John Calvin comments: “It is not only the rejecting of the Gospel, but even the neglecting of it that deserves the severest penalty in view of the greatness of the grace which is offered in it. Therefore he says--so great salvation. God wishes His gifts to be valued by us at their proper worth. The more precious they are, the baser is out ingratitude if they do not have their proper value for us.
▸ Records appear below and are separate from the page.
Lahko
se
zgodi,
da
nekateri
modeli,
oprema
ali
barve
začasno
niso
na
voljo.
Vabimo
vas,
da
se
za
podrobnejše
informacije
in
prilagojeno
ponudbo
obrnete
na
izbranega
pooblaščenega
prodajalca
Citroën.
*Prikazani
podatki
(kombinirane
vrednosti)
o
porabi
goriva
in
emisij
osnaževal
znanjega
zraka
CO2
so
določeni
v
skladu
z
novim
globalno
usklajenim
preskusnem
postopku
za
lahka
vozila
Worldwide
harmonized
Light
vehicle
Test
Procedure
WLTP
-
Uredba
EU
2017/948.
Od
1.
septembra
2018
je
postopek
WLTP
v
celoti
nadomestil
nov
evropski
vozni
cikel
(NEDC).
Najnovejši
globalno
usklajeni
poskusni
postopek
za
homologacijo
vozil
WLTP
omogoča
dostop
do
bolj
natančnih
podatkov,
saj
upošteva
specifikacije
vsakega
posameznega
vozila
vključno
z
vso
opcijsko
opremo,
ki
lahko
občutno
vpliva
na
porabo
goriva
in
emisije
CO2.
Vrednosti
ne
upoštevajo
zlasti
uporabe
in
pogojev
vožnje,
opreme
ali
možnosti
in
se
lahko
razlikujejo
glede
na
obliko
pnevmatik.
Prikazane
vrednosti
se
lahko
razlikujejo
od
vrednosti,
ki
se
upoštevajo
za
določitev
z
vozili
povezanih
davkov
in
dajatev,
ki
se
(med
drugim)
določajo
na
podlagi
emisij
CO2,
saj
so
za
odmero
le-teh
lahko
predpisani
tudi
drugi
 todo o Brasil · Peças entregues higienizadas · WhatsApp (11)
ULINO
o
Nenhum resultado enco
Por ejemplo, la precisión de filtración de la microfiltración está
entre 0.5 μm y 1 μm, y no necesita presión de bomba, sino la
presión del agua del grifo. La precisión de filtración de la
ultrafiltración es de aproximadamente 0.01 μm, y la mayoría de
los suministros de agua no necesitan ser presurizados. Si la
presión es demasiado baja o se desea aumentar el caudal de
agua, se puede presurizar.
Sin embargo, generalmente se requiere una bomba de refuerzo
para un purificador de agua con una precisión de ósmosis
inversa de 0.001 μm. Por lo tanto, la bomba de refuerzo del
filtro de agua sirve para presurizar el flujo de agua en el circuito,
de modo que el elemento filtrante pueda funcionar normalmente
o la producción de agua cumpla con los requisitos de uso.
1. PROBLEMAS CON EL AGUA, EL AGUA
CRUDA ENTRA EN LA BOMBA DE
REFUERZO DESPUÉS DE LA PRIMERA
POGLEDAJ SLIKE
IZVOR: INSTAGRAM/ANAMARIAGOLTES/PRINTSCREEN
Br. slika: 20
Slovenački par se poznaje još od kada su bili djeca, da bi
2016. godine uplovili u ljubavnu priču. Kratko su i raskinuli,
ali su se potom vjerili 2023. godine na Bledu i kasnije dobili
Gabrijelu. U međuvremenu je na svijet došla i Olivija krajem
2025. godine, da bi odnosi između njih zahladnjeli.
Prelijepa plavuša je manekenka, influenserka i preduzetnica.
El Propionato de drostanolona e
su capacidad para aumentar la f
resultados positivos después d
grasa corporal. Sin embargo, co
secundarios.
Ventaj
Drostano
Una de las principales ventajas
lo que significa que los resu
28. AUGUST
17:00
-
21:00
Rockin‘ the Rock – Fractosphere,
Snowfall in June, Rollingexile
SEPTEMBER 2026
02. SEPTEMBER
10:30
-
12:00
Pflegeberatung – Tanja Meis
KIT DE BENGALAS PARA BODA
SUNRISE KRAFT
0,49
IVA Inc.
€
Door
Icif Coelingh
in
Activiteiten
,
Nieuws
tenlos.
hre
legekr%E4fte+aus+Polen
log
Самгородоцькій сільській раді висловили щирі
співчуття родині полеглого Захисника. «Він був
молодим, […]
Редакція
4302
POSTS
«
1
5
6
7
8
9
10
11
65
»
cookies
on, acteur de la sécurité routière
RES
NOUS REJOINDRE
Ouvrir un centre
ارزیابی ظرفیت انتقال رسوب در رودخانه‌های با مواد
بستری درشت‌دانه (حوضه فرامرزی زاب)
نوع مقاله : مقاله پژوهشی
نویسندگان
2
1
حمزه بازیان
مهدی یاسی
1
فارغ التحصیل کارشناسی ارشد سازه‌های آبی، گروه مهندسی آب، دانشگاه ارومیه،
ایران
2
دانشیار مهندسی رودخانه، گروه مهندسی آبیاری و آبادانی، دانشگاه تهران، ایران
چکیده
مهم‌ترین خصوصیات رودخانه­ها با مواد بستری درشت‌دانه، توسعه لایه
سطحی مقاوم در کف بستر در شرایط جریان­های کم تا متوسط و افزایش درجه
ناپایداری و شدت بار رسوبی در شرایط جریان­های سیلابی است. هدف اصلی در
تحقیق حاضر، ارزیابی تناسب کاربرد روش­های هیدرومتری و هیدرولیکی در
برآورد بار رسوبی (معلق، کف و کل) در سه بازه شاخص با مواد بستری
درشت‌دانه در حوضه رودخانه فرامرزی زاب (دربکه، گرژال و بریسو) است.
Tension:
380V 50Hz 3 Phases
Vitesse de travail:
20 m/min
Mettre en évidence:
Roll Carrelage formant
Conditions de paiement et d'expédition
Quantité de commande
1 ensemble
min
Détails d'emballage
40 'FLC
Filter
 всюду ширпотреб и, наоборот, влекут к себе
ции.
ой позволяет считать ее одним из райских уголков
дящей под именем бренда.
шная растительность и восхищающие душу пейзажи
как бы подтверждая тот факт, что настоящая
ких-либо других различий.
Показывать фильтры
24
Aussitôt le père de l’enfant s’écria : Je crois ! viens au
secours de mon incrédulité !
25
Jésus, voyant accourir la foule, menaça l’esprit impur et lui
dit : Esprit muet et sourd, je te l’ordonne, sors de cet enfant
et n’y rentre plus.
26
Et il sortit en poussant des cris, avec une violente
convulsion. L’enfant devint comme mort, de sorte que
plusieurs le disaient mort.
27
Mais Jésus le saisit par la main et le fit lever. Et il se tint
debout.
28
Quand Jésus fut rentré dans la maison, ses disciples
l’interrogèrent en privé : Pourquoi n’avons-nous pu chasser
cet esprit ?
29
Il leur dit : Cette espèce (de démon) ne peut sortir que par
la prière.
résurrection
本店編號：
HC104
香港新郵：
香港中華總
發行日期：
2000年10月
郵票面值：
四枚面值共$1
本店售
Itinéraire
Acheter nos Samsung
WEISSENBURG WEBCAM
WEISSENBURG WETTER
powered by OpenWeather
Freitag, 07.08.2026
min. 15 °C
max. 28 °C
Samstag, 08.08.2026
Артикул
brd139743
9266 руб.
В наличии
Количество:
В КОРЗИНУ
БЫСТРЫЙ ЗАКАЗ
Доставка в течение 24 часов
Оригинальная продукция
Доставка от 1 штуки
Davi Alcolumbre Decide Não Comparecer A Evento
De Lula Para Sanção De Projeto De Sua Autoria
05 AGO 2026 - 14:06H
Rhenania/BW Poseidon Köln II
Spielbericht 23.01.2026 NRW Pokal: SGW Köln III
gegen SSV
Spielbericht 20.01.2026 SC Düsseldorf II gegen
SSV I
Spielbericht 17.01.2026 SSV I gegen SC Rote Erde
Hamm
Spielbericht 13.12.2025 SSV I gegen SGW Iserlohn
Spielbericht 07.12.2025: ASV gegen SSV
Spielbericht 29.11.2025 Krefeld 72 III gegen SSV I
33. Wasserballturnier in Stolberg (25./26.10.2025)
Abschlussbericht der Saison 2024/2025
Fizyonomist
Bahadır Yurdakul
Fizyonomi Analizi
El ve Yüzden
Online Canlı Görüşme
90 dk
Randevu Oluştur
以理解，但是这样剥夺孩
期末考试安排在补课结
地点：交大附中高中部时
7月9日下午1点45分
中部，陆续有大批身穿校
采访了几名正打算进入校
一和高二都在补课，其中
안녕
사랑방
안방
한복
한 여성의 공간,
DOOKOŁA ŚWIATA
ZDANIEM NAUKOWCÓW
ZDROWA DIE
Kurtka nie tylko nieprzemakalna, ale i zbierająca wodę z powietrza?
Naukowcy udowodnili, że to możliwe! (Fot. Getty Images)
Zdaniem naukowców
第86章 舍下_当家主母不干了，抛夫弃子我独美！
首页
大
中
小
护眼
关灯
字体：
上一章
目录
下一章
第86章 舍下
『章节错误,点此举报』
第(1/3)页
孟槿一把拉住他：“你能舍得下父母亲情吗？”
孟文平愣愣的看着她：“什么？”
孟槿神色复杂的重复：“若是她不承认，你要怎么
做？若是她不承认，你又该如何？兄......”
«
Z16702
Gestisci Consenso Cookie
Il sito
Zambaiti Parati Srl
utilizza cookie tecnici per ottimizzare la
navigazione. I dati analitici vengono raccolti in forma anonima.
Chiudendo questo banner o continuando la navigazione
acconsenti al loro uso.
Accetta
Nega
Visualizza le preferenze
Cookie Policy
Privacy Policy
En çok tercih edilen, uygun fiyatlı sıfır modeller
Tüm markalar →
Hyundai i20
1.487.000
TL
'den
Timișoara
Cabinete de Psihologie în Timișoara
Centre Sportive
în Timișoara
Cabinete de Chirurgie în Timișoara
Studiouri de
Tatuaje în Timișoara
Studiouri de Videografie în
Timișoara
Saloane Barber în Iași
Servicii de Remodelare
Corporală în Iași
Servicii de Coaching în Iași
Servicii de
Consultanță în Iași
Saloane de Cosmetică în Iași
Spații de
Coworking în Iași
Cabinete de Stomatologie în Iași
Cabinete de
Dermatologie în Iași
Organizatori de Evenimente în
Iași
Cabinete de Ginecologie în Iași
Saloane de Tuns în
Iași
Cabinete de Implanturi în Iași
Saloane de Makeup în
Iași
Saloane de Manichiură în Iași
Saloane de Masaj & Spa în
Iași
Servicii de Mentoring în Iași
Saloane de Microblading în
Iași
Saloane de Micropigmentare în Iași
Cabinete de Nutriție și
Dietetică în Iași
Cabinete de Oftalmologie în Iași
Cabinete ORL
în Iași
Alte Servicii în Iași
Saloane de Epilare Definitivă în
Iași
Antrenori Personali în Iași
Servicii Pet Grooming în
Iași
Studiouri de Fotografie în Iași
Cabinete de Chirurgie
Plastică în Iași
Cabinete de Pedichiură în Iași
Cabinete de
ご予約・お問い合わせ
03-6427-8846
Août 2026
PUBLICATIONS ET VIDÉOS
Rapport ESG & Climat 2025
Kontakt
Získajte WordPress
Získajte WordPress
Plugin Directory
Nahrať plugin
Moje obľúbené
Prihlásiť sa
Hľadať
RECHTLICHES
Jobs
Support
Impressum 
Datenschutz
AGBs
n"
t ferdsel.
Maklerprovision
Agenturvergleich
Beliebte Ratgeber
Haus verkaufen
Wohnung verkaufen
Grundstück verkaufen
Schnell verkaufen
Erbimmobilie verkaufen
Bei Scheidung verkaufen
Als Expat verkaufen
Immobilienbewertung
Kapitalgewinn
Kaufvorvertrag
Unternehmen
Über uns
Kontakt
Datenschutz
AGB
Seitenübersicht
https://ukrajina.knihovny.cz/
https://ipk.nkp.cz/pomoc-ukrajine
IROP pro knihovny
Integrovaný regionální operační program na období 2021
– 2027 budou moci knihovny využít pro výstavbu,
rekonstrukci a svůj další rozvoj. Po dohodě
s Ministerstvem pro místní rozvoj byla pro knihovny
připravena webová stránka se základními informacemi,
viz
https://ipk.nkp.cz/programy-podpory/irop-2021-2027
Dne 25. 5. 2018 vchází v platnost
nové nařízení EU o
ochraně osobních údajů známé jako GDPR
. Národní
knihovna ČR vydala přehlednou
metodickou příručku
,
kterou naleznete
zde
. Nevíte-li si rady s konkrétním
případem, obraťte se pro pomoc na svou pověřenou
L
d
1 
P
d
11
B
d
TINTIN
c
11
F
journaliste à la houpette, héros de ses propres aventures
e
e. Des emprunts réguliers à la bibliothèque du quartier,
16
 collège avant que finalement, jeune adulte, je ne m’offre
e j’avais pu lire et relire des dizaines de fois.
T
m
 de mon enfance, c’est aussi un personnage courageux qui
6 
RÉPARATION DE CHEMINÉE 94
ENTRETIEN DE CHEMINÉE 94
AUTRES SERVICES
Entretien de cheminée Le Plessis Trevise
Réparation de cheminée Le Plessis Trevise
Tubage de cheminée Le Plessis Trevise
In accordance with the greatness of Christ, so will be the severity of God’s vengeance on all despisers of the Gospel.” (Calvin’s New Testament Commentaries: Hebrews and I and II Peter, p.19, emphasis mine)
Calvin adds: “Notice that the word ‘salvation’ is applied here by metonymy to the doctrine, because, just as God wills that men should be saved in no other way than through the Gospel, so when it is neglected the whole salvation of God is rejected.” (Calvin’s New Testament Commentaries: Hebrews and I and II Peter, p.19, emphasis mine)
Calvin writes: “But here he runs full sail against God for determining some from their very creation to destruction.” (Concerning the Eternal Predestination of God, p.78, emphasis mine)
Calvin writes: “At this point in particular the flesh rages when it hears that the predestination to death of those who perish is referred to the will of God.” (Calvin’s New Testament Commentaries: Romans and Thessalonians, p.208, emphasis mine)
Calvin states: “If we are not ashamed of the gospel, we must confess what is there plainly declared. God, by His eternal goodwill, which has no cause outside itself, destined those whom He pleased to salvation, rejecting the rest; those whom He dignified by gratuitous adoption He illumined by His Spirit, so that they receive the life offered in Christ, while others voluntarily disbelieve, so that they remain in darkness destitute of the light of faith.” (Concerning the Eternal Predestination of God, p.58, emphasis mine)
Calvin addresses the contradiction:
John Calvin writes: “That Christ, the redeemer of the whole world, commands the Gospel to be preached promiscuously to all does not seem congruent with special Election. ... But the solution of the difficulty lies in seeing how the doctrine of the Gospel offers salvation to all. That it is salvific for all I do not deny. But the question is whether the Lord in His counsel here destines salvation equally for all.” (Concerning the Eternal Predestination of God, pp.102, 103, emphasis mine)
Often times, in what are called “warning passages,” if the Calvinist infers that it is speaking exclusively of the Calvinistically elect, then the Calvinist will merely infer that they are hypothetical warnings, which never actually come to fruition, and merely serves to keep the Calvinistically elect in line.